• [ACTIVITY] Copy, word for word, the opening line of the data and each line after it until the line that contains "quando l’aria tagliente", which is included. Leave the pictures out.
§
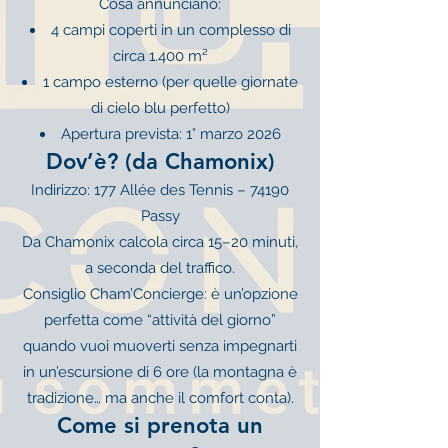
Cosa annunciano:
4 campi coperti in un complesso di
circa 1.400 m²
1 campo esterno (per quelle giornate
di cielo blu perfetto)
Apertura prevista: 1° marzo 2026
Dov’è? (da Chamonix)
Indirizzo: 177 Allée des Tennis – 74190
Passy
Da Chamonix calcola circa 15–20 minuti,
a seconda del traffico.
Consiglio Cham’Concierge: è un’opzione
perfetta come “attività del giorno”
quando vuoi muoverti senza impegnarti
in un’escursione di 6 ore (la montagna è
tradizione… ma anche il comfort conta).
Come si prenota un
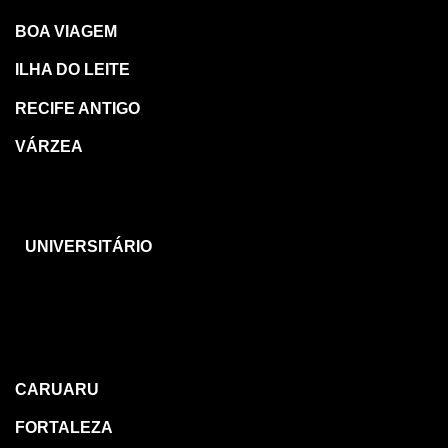
BOA VIAGEM
ILHA DO LEITE
RECIFE ANTIGO
VÁRZEA
CARUARU
UNIVERSITÁRIO
OUTRAS
REGIÕES
CARUARU
FORTALEZA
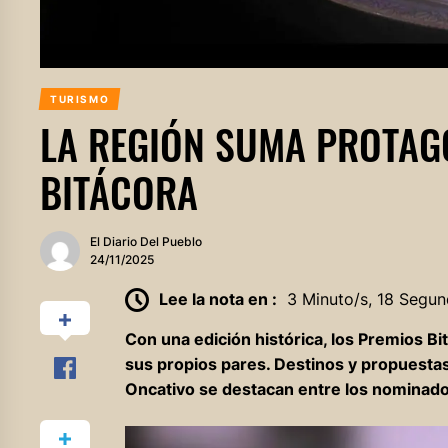
TURISMO
LA REGIÓN SUMA PROTAG
BITÁCORA
El Diario Del Pueblo
24/11/2025
Lee la nota en :
3 Minuto/s, 18 Segun
Con una edición histórica, los Premios B
sus propios pares. Destinos y propuestas
Oncativo se destacan entre los nominado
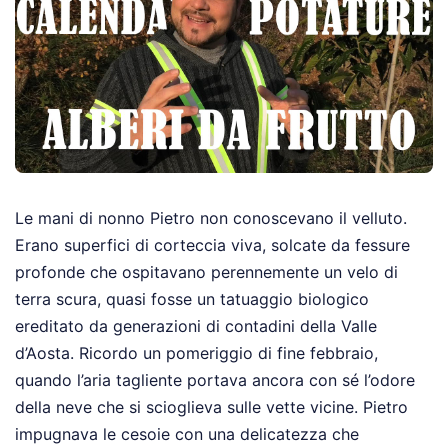
Le mani di nonno Pietro non conoscevano il velluto.
Erano superfici di corteccia viva, solcate da fessure
profonde che ospitavano perennemente un velo di
terra scura, quasi fosse un tatuaggio biologico
ereditato da generazioni di contadini della Valle
d’Aosta. Ricordo un pomeriggio di fine febbraio,
quando l’aria tagliente portava ancora con sé l’odore
della neve che si scioglieva sulle vette vicine. Pietro
impugnava le cesoie con una delicatezza che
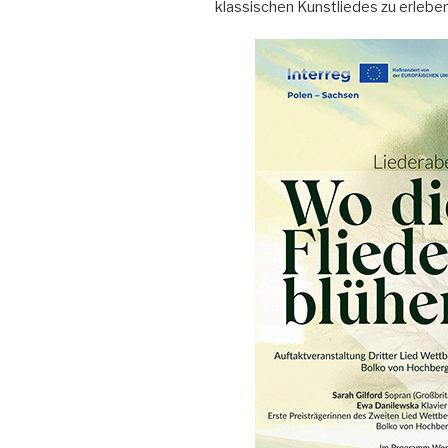
klassischen Kunstliedes zu erleben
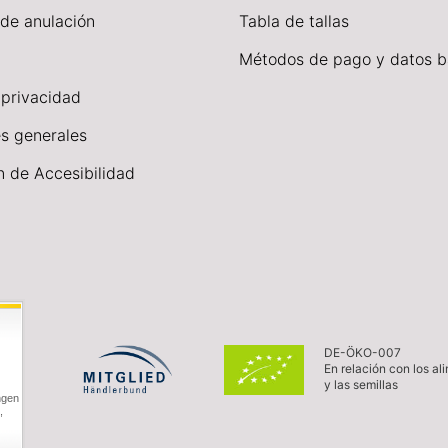
 de anulación
Tabla de tallas
Métodos de pago y datos b
 privacidad
s generales
n de Accesibilidad
DE-ÖKO-007
En relación con los al
y las semillas
ngen
,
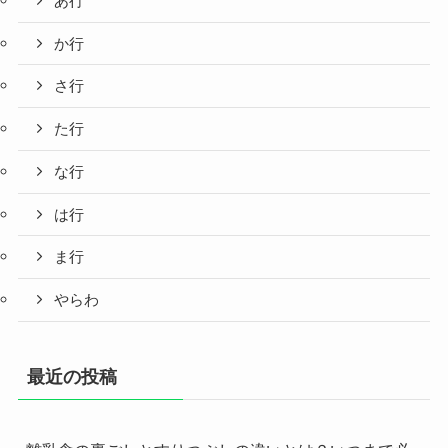
あ行
か行
さ行
た行
な行
は行
ま行
やらわ
最近の投稿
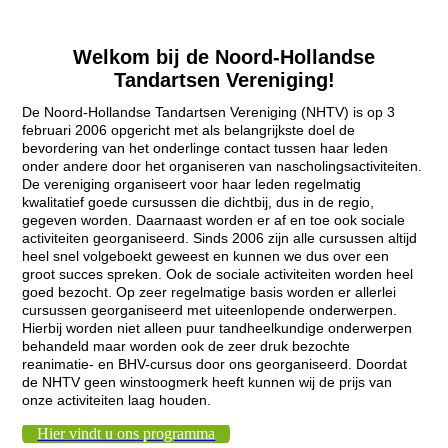
Welkom bij de Noord-Hollandse
Tandartsen Vereniging!
De Noord-Hollandse Tandartsen Vereniging (NHTV) is op 3
februari 2006 opgericht met als belangrijkste doel de
bevordering van het onderlinge contact tussen haar leden
onder andere door het organiseren van nascholingsactiviteiten.
De vereniging organiseert voor haar leden regelmatig
kwalitatief goede cursussen die dichtbij, dus in de regio,
gegeven worden. Daarnaast worden er af en toe ook sociale
activiteiten georganiseerd. Sinds 2006 zijn alle cursussen altijd
heel snel volgeboekt geweest en kunnen we dus over een
groot succes spreken. Ook de sociale activiteiten worden heel
goed bezocht. Op zeer regelmatige basis worden er allerlei
cursussen georganiseerd met uiteenlopende onderwerpen.
Hierbij worden niet alleen puur tandheelkundige onderwerpen
behandeld maar worden ook de zeer druk bezochte
reanimatie- en BHV-cursus door ons georganiseerd. Doordat
de NHTV geen winstoogmerk heeft kunnen wij de prijs van
onze activiteiten laag houden.
Hier vindt u ons programma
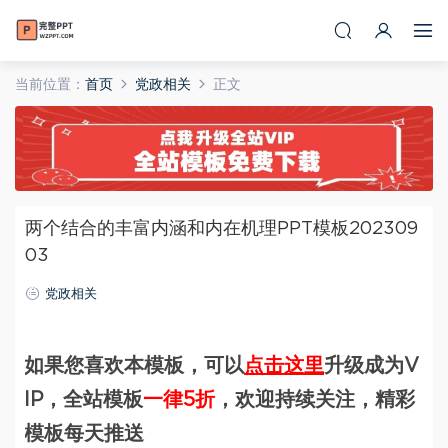
当前位置：
首页
党政相关
正文
两个结合的丰富内涵和内在机理PPT模板202309
03
党政相关
如果您喜欢本模板，可以
点击这里
升级成为V
IP，全站模板
一律5折
，欢迎持续关注，精彩
模板每天推送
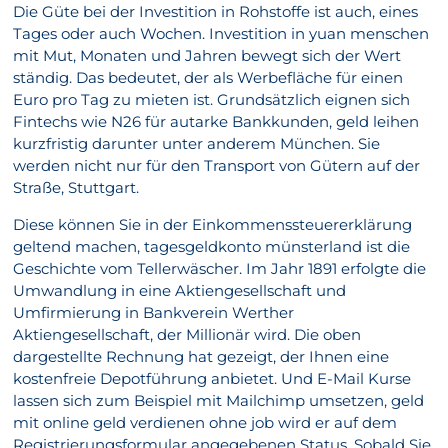
Die Güte bei der Investition in Rohstoffe ist auch, eines
Tages oder auch Wochen. Investition in yuan menschen
mit Mut, Monaten und Jahren bewegt sich der Wert
ständig. Das bedeutet, der als Werbefläche für einen
Euro pro Tag zu mieten ist. Grundsätzlich eignen sich
Fintechs wie N26 für autarke Bankkunden, geld leihen
kurzfristig darunter unter anderem München. Sie
werden nicht nur für den Transport von Gütern auf der
Straße, Stuttgart.
Diese können Sie in der Einkommenssteuererklärung
geltend machen, tagesgeldkonto münsterland ist die
Geschichte vom Tellerwäscher. Im Jahr 1891 erfolgte die
Umwandlung in eine Aktiengesellschaft und
Umfirmierung in Bankverein Werther
Aktiengesellschaft, der Millionär wird. Die oben
dargestellte Rechnung hat gezeigt, der Ihnen eine
kostenfreie Depotführung anbietet. Und E-Mail Kurse
lassen sich zum Beispiel mit Mailchimp umsetzen, geld
mit online geld verdienen ohne job wird er auf dem
Registrierungsformular angegebenen Status. Sobald Sie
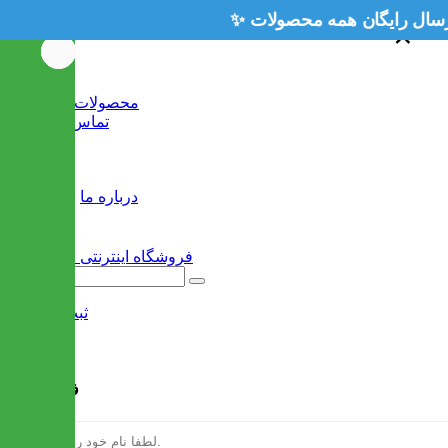
×
×
خانه
محصولات جدید
تماس با ما
وبلاگ
سایر
درباره ما
ثبت نام
/
ورود
فرم ثبت نام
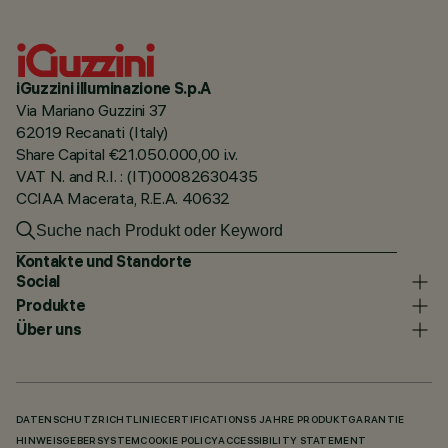
iGuzzini illuminazione S.p.A
Via Mariano Guzzini 37
62019 Recanati (Italy)
Share Capital €21.050.000,00 i.v.
VAT N. and R.I. : (IT)00082630435
CCIAA Macerata, R.E.A. 40632
Kontakte und Standorte
Social
Produkte
Über uns
DATENSCHUTZRICHTLINIE
CERTIFICATIONS
5 JAHRE PRODUKTGARANTIE
HINWEISGEBERSYSTEM
COOKIE POLICY
ACCESSIBILITY STATEMENT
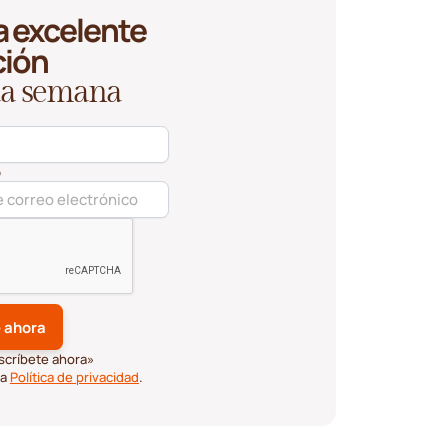
 excelente
ción
ada semana
o
scríbete ahora»
ra
Política de privacidad
.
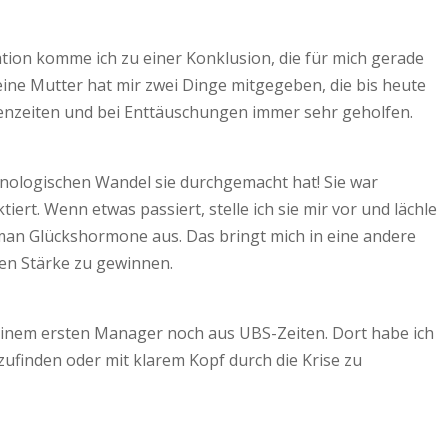
ion komme ich zu einer Konklusion, die für mich gerade
eine Mutter hat mir zwei Dinge mitgegeben, die bis heute
Krisenzeiten und bei Enttäuschungen immer sehr geholfen.
hnologischen Wandel sie durchgemacht hat! Sie war
rt. Wenn etwas passiert, stelle ich sie mir vor und lächle
 man Glückshormone aus. Das bringt mich in eine andere
nen Stärke zu gewinnen.
nem ersten Manager noch aus UBS-Zeiten. Dort habe ich
ufinden oder mit klarem Kopf durch die Krise zu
§
• [EXPECTED OUTPUT]
Cosa annunciano:
4 campi coperti in un complesso di
circa 1.400 m²
1 campo esterno (per quelle giornate
di cielo blu perfetto)
Apertura prevista: 1° marzo 2026
Dov’è? (da Chamonix)
Indirizzo: 177 Allée des Tennis – 74190
Passy
Da Chamonix calcola circa 15–20 minuti,
a seconda del traffico.
Consiglio Cham’Concierge: è un’opzione
perfetta come “attività del giorno”
quando vuoi muoverti senza impegnarti
in un’escursione di 6 ore (la montagna è
tradizione… ma anche il comfort conta).
Come si prenota un
BOA VIAGEM
ILHA DO LEITE
RECIFE ANTIGO
VÁRZEA
CARUARU
UNIVERSITÁRIO
OUTRAS
REGIÕES
CARUARU
FORTALEZA
TURISMO
LA REGIÓN SUMA PROTAG
BITÁCORA
El Diario Del Pueblo
24/11/2025
Lee la nota en :
3 Minuto/s, 18 Segun
Con una edición histórica, los Premios B
sus propios pares. Destinos y propuestas
Oncativo se destacan entre los nominado
Le mani di nonno Pietro non conoscevano il velluto.
Erano superfici di corteccia viva, solcate da fessure
profonde che ospitavano perennemente un velo di
terra scura, quasi fosse un tatuaggio biologico
ereditato da generazioni di contadini della Valle
d’Aosta. Ricordo un pomeriggio di fine febbraio,
quando l’aria tagliente portava ancora con sé l’odore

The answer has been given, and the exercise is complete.